Silk Road palaces, caravanserai courtyards, and the best halva in the Caucasus
Sheki, roughly five hours north of Baku through increasingly green foothill country, was a major Silk Road trading post for centuries, and the town still wears that history openly — in caravanserai walls converted to hotels, in a Khan's Palace covered floor-to-ceiling in stained-glass shebeke windows assembled without a single nail, and in a bazaar where coppersmiths and halva-makers work in the same buildings their grandfathers used.
Most multi-day Azerbaijan tours allot Sheki one night. That's enough to see the headline sights, but a second night lets you actually slow down — walk the upper town at dusk, eat piti the way locals do, and watch the light change on the Caucasus foothills that ring the valley.

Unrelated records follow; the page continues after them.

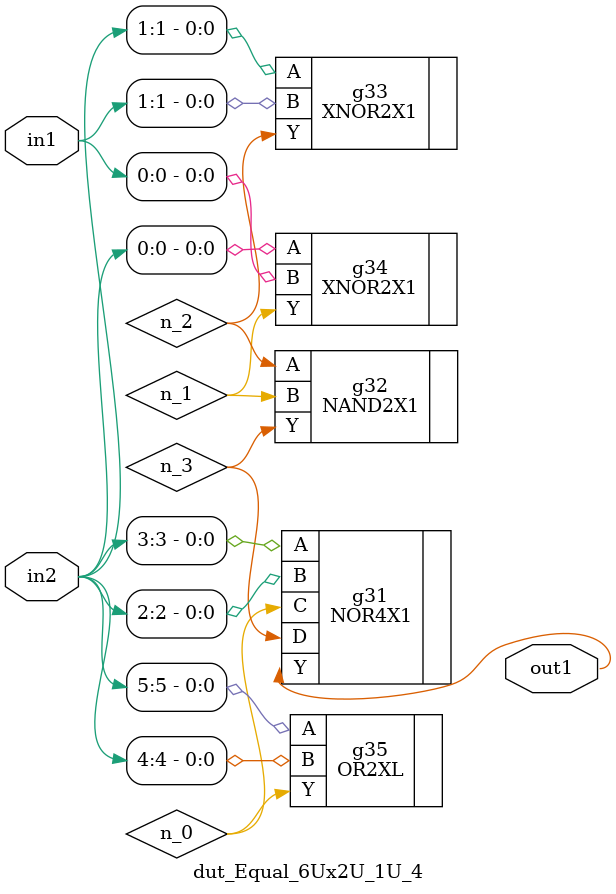
<source format=v>
`timescale 1ps / 1ps


module dut_Equal_6Ux2U_1U_4(in2, in1, out1);
  input [5:0] in2;
  input [1:0] in1;
  output out1;
  wire [5:0] in2;
  wire [1:0] in1;
  wire out1;
  wire n_0, n_1, n_2, n_3;
  NOR4X1 g31(.A (in2[3]), .B (in2[2]), .C (n_0), .D (n_3), .Y (out1));
  NAND2X1 g32(.A (n_2), .B (n_1), .Y (n_3));
  XNOR2X1 g33(.A (in2[1]), .B (in1[1]), .Y (n_2));
  XNOR2X1 g34(.A (in2[0]), .B (in1[0]), .Y (n_1));
  OR2XL g35(.A (in2[5]), .B (in2[4]), .Y (n_0));
endmodule



</source>
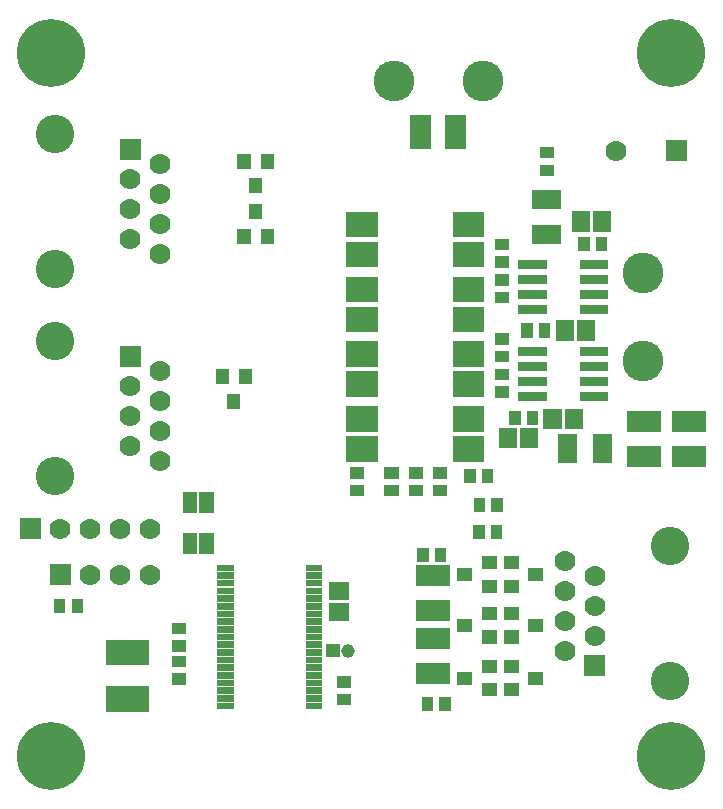
<source format=gbr>
G04 start of page 7 for group -4063 idx -4063 *
G04 Title: (unknown), componentmask *
G04 Creator: pcb 20110918 *
G04 CreationDate: Wed 12 Sep 2012 14:20:39 GMT UTC *
G04 For: rob *
G04 Format: Gerber/RS-274X *
G04 PCB-Dimensions: 236220 263780 *
G04 PCB-Coordinate-Origin: lower left *
%MOIN*%
%FSLAX25Y25*%
%LNTOPMASK*%
%ADD93R,0.0494X0.0494*%
%ADD92R,0.0440X0.0440*%
%ADD91R,0.0612X0.0612*%
%ADD90R,0.0630X0.0630*%
%ADD89R,0.0300X0.0300*%
%ADD88R,0.0840X0.0840*%
%ADD87R,0.0700X0.0700*%
%ADD86R,0.0218X0.0218*%
%ADD85R,0.0381X0.0381*%
%ADD84R,0.0848X0.0848*%
%ADD83C,0.1360*%
%ADD82C,0.0453*%
%ADD81C,0.2270*%
%ADD80C,0.1280*%
%ADD79C,0.0001*%
%ADD78C,0.0700*%
G54D78*X185865Y79727D03*
X195865Y74727D03*
X185865Y59727D03*
X195865Y64727D03*
X185865Y69727D03*
X195865Y54727D03*
G54D79*G36*
X192365Y48227D02*Y41227D01*
X199365D01*
Y48227D01*
X192365D01*
G37*
G54D78*X185865Y49727D03*
G54D80*X220865Y39727D03*
Y84727D03*
G54D81*X221457Y14764D03*
G54D79*G36*
X106455Y52069D02*Y47541D01*
X110983D01*
Y52069D01*
X106455D01*
G37*
G54D82*X113719Y49805D03*
G54D83*X212005Y146220D03*
Y175748D03*
X158662Y239567D03*
X129134D03*
G54D79*G36*
X219650Y219840D02*Y212840D01*
X226650D01*
Y219840D01*
X219650D01*
G37*
G54D78*X203150Y216340D03*
G54D81*X221457Y249016D03*
G54D79*G36*
X14217Y78502D02*Y71502D01*
X21217D01*
Y78502D01*
X14217D01*
G37*
G54D78*X27717Y75002D03*
G54D81*X14764Y14764D03*
G54D78*X37717Y75002D03*
X37797Y90356D03*
X47717Y75002D03*
X47797Y90356D03*
X51142Y112955D03*
X41142Y117955D03*
X51142Y122955D03*
G54D80*X16142Y107955D03*
G54D79*G36*
X4297Y93856D02*Y86856D01*
X11297D01*
Y93856D01*
X4297D01*
G37*
G54D78*X17797Y90356D03*
X27797D03*
X51142Y181852D03*
Y201852D03*
Y211852D03*
Y191852D03*
X41142Y186852D03*
Y206852D03*
Y196852D03*
G54D79*G36*
X37642Y220352D02*Y213352D01*
X44642D01*
Y220352D01*
X37642D01*
G37*
G54D80*X16142Y221852D03*
Y176852D03*
G54D78*X51142Y132955D03*
X41142Y137955D03*
Y127955D03*
G54D79*G36*
X37642Y151455D02*Y144455D01*
X44642D01*
Y151455D01*
X37642D01*
G37*
G54D78*X51142Y142955D03*
G54D80*X16142Y152955D03*
G54D81*X14764Y249016D03*
G54D84*X37157Y33710D02*X43118D01*
X37157Y49214D02*X43157D01*
G54D85*X56799Y40356D02*X57767D01*
X56799Y46190D02*X57767D01*
X56799Y51254D02*X57767D01*
X56799Y57088D02*X57767D01*
G54D86*X71161Y77365D02*X74507D01*
X71161Y74806D02*X74507D01*
X71161Y72247D02*X74507D01*
X71161Y69688D02*X74507D01*
X71161Y67129D02*X74507D01*
X71161Y64570D02*X74507D01*
X71161Y62011D02*X74507D01*
X71161Y59452D02*X74507D01*
G54D85*X17591Y65052D02*Y64084D01*
X23425Y65052D02*Y64084D01*
G54D86*X71161Y56893D02*X74507D01*
X71161Y54334D02*X74507D01*
X71161Y51775D02*X74507D01*
X71161Y49216D02*X74507D01*
X71161Y46657D02*X74507D01*
X71161Y44098D02*X74507D01*
X71161Y41539D02*X74507D01*
X71161Y38980D02*X74507D01*
X71161Y36421D02*X74507D01*
X71161Y33862D02*X74507D01*
X71161Y31303D02*X74507D01*
G54D87*X137886Y224756D02*Y220520D01*
X149606Y224756D02*Y220520D01*
G54D88*X152937Y191931D02*X154937D01*
G54D89*X171919Y178545D02*X178419D01*
X171919Y173545D02*X178419D01*
X171919Y168545D02*X178419D01*
X171919Y163545D02*X178419D01*
G54D85*X173300Y156982D02*Y156014D01*
X179134Y156982D02*Y156014D01*
X164477Y173356D02*X165445D01*
X164477Y167522D02*X165445D01*
X164477Y185167D02*X165445D01*
X164477Y179333D02*X165445D01*
G54D90*X178321Y200199D02*X181521D01*
G54D91*X191339Y193308D02*Y192522D01*
X198425Y193308D02*Y192522D01*
G54D90*X178321Y188599D02*X181521D01*
G54D85*X198228Y185722D02*Y184754D01*
X192394Y185722D02*Y184754D01*
X179439Y215748D02*X180407D01*
X179439Y209914D02*X180407D01*
G54D89*X192419Y163545D02*X198919D01*
X192419Y168545D02*X198919D01*
X192419Y173545D02*X198919D01*
X192419Y178545D02*X198919D01*
G54D91*X193110Y156890D02*Y156104D01*
X186024Y156890D02*Y156104D01*
G54D88*X117337Y148624D02*X119337D01*
X117337Y138624D02*X119337D01*
X117337Y160277D02*X119337D01*
G54D92*X78974Y188165D02*Y187565D01*
X86774Y188165D02*Y187565D01*
X82874Y196365D02*Y195765D01*
X86774Y213226D02*Y212626D01*
X78974Y213226D02*Y212626D01*
X82874Y205026D02*Y204426D01*
G54D88*X152937Y148624D02*X154937D01*
X152937Y181931D02*X154937D01*
X152937Y160277D02*X154937D01*
X152937Y170277D02*X154937D01*
X117337Y191931D02*X119337D01*
X117337Y181931D02*X119337D01*
X117337Y170277D02*X119337D01*
G54D85*X164477Y153671D02*X165445D01*
X164477Y147837D02*X165445D01*
G54D88*X117337Y126970D02*X119337D01*
X152937Y138624D02*X154937D01*
G54D85*X164477Y141859D02*X165445D01*
X164477Y136025D02*X165445D01*
G54D88*X117337Y116970D02*X119337D01*
G54D85*X116248Y109056D02*X117216D01*
X116248Y103222D02*X117216D01*
X127666Y109056D02*X128634D01*
X143807Y103222D02*X144775D01*
X127666D02*X128634D01*
X135933Y109057D02*X136901D01*
X135933Y103223D02*X136901D01*
G54D88*X152937Y126970D02*X154937D01*
G54D85*X143807Y109056D02*X144775D01*
G54D88*X152937Y116970D02*X154937D01*
G54D85*X154402Y108556D02*Y107588D01*
X160236Y108556D02*Y107588D01*
G54D91*X166930Y121063D02*Y120277D01*
X174016Y121063D02*Y120277D01*
G54D92*X79527Y141444D02*Y140844D01*
X75627Y133244D02*Y132644D01*
X71727Y141444D02*Y140844D01*
G54D93*X66536Y100202D02*Y98234D01*
X61024Y100202D02*Y98234D01*
Y86422D02*Y84454D01*
X66536Y86422D02*Y84454D01*
G54D90*X198425Y118728D02*Y115528D01*
G54D87*X225244Y126183D02*X229480D01*
X210283D02*X214519D01*
X225244Y114463D02*X229480D01*
X210283D02*X214519D01*
G54D91*X181890Y127363D02*Y126577D01*
X188976Y127363D02*Y126577D01*
G54D89*X192419Y134411D02*X198919D01*
X192419Y139411D02*X198919D01*
X192419Y144411D02*X198919D01*
X192419Y149411D02*X198919D01*
X171919D02*X178419D01*
X171919Y144411D02*X178419D01*
X171919Y139411D02*X178419D01*
X171919Y134411D02*X178419D01*
G54D85*X175197Y127847D02*Y126879D01*
X169363Y127847D02*Y126879D01*
G54D90*X186825Y118728D02*Y115528D01*
G54D87*X139811Y42022D02*X144047D01*
G54D85*X146063Y32376D02*Y31408D01*
X140229Y32376D02*Y31408D01*
X111918Y39372D02*X112886D01*
X111918Y33538D02*X112886D01*
G54D86*X100689Y31303D02*X104035D01*
X100689Y33862D02*X104035D01*
X100689Y36421D02*X104035D01*
X100689Y38980D02*X104035D01*
X100689Y41539D02*X104035D01*
X100689Y44098D02*X104035D01*
X100689Y46657D02*X104035D01*
X100689Y49216D02*X104035D01*
X100689Y51775D02*X104035D01*
X100689Y54334D02*X104035D01*
X100689Y56893D02*X104035D01*
X100689Y59452D02*X104035D01*
X100689Y62011D02*X104035D01*
X100689Y64570D02*X104035D01*
X100689Y67129D02*X104035D01*
X100689Y69688D02*X104035D01*
X100689Y72247D02*X104035D01*
X100689Y74806D02*X104035D01*
X100689Y77365D02*X104035D01*
G54D91*X110237Y69687D02*X111023D01*
X110237Y62601D02*X111023D01*
G54D87*X139811Y63191D02*X144047D01*
X139811Y53742D02*X144047D01*
G54D92*X152327Y40590D02*X152927D01*
X152327Y58233D02*X152927D01*
G54D87*X139811Y74911D02*X144047D01*
G54D92*X152327Y75162D02*X152927D01*
G54D85*X163189Y89856D02*Y88888D01*
X157355Y89856D02*Y88888D01*
G54D92*X160527Y71262D02*X161127D01*
X160527Y79062D02*X161127D01*
X167810D02*X168410D01*
X167810Y71262D02*X168410D01*
X176010Y75162D02*X176610D01*
G54D85*X138654Y82179D02*Y81211D01*
G54D92*X176010Y40590D02*X176610D01*
X176010Y58233D02*X176610D01*
X160527Y54333D02*X161127D01*
X160527Y62133D02*X161127D01*
X167810D02*X168410D01*
X167810Y54333D02*X168410D01*
X167810Y36690D02*X168410D01*
X160527D02*X161127D01*
X167810Y44490D02*X168410D01*
X160527D02*X161127D01*
G54D85*X163386Y98715D02*Y97747D01*
X157552Y98715D02*Y97747D01*
X144488Y82179D02*Y81211D01*
M02*

</source>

Sheki's covered bazaar is one of the few in Azerbaijan where you can still watch goods being made on-site rather than just sold. Copper workshops hammer trays and pots in full view of the lane; halva-makers fold walnut and saffron paste by hand in shallow copper pans.
The drive between Baku and Sheki passes through Lahij, a 2,000-year-old copper-smithing village worth a stop on either leg. Closer to Sheki itself, short walks into the foothills behind the town give views back over the rooftops and the Caucasus rising beyond — best at golden hour, when the light catches the valley.